Los que Lisandro propone provocar, son los que más daño nos pueden causar: los rojos. Rojos y fuertes como el suelo marzo que estallan paso a paso, rugido a rugido. Su fuego es útil en la helada, donde los escasos pobladores la veneran. Aquí solo trae imbalance a una sutil danza entre la jungla y nuestra civilización. Aquí el fuego que empiezan puede jamás terminar. De que sirve reinar si no queda trigo para cenar.
He escrito mis mayores preocupaciones y riesgos del plan de Lisandro, más las he compactado en una carta con destino a su casa. Solo para abrir las manos del príncipe, he recalcado en el mensajero que he contratado. Es suma importancia la discreción de todo acto seguido, y más cuando lleva mi apellido.
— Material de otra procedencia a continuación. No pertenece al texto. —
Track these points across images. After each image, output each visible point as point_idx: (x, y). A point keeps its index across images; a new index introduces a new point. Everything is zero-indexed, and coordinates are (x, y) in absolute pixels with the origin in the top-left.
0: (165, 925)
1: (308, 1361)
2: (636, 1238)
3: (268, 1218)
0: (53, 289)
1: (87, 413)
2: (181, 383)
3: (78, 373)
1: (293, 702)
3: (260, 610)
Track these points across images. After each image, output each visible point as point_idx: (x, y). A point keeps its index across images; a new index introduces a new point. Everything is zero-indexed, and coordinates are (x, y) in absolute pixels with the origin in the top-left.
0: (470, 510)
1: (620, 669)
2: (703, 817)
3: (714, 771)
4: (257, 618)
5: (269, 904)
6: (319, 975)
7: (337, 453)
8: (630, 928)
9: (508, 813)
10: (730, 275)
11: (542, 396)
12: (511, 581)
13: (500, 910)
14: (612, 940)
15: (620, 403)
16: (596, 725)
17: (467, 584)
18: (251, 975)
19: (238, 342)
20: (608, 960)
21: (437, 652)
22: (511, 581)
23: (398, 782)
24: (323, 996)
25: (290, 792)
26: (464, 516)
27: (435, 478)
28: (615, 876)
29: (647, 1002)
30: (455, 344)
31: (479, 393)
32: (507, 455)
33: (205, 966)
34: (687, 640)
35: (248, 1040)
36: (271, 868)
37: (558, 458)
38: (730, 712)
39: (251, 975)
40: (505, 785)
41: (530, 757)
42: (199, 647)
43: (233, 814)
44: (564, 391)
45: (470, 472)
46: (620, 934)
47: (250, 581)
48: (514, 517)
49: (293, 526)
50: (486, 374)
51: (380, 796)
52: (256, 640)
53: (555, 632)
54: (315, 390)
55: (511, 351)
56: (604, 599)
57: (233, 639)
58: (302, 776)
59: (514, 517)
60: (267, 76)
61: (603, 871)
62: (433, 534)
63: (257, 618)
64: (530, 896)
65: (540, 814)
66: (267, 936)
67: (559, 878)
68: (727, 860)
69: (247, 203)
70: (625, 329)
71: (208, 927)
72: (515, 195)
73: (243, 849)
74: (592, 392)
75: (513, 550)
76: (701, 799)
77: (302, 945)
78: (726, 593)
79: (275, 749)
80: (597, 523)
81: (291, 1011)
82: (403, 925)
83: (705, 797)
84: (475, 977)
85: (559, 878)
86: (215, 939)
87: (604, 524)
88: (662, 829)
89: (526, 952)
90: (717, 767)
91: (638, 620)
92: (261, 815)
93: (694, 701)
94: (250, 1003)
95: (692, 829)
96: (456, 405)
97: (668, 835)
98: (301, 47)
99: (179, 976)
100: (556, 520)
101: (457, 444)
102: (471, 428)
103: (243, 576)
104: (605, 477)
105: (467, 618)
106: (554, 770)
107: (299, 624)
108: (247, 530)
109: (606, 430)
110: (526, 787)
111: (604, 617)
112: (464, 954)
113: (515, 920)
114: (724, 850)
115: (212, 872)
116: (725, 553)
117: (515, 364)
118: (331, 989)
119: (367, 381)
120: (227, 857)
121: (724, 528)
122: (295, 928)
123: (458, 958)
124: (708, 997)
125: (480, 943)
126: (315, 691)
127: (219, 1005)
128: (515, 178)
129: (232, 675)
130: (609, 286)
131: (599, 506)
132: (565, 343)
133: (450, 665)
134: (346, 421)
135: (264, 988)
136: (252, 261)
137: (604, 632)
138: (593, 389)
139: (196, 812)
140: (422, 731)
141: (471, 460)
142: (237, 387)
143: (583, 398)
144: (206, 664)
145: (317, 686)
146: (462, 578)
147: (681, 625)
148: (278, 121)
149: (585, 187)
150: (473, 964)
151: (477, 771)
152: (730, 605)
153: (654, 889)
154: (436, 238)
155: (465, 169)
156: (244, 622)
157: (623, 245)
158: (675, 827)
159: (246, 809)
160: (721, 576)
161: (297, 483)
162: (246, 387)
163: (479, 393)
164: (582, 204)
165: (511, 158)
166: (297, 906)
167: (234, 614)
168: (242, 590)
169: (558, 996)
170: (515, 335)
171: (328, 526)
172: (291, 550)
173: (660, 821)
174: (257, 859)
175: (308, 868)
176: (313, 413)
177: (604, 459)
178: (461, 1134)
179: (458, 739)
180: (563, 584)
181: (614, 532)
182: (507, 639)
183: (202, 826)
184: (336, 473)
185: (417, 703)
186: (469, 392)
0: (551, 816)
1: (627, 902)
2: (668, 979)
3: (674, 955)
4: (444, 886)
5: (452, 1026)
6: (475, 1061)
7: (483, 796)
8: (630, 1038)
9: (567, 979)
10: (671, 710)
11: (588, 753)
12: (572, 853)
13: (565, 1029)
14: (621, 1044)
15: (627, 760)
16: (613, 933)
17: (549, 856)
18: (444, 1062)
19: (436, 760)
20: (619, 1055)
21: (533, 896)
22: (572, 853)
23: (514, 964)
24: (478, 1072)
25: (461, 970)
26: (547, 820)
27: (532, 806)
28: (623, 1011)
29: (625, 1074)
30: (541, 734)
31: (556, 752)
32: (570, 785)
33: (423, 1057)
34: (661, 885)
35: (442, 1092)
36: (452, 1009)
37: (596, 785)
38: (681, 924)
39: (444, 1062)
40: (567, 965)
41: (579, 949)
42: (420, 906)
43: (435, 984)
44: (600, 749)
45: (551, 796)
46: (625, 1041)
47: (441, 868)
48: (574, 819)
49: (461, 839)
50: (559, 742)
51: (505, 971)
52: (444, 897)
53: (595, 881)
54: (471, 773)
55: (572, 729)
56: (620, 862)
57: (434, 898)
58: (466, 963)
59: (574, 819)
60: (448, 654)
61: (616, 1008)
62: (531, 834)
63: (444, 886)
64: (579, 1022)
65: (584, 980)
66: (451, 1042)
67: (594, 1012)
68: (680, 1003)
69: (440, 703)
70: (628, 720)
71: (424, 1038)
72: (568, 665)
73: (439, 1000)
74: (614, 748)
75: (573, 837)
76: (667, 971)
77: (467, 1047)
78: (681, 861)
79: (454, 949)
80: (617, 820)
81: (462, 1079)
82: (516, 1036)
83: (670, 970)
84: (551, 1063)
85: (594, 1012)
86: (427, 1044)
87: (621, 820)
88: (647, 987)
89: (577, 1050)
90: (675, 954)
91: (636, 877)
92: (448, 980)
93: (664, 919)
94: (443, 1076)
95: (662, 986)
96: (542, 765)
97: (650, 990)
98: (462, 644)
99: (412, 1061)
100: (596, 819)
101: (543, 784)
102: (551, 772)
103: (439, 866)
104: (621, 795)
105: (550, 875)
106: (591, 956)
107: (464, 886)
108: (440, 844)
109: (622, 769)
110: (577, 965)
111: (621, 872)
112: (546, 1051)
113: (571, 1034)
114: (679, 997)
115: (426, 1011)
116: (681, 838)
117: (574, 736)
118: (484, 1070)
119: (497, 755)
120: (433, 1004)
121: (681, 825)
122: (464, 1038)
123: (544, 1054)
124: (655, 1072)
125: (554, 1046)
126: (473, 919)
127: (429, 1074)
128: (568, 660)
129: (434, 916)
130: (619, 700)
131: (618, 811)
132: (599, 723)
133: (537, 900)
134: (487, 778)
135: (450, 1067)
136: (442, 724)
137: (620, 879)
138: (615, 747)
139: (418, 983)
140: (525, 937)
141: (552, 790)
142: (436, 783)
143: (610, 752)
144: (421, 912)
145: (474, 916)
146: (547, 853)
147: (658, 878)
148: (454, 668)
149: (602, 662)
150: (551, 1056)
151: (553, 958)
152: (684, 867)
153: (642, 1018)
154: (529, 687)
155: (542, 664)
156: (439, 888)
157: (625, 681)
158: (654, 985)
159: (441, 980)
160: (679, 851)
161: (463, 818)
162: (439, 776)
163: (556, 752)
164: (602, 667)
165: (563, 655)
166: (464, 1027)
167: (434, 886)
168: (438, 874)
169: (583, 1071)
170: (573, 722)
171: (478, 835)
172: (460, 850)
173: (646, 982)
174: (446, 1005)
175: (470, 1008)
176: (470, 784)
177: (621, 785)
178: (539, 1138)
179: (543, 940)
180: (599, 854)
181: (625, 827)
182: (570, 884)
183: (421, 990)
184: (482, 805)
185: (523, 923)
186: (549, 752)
Por primera vez me siento, miro hacia el techo, y noto la disociación entre el poder y como adquirirlo. Que sucio jugamos y aún así lo hacemos para aparentar el más limpio. Que digno nos pintamos mientras manchamos de sangre el piso. Que peligrosa es la ambición, pero que sabrosa es su fruto.
Celestia me nota preocupado. No sabe que a su lado descansa su mayor enemigo. Me tormenta la esperanza, de saber que entre paz y danza, se desalinea la balanza frágil que compone el poder y su alabanza.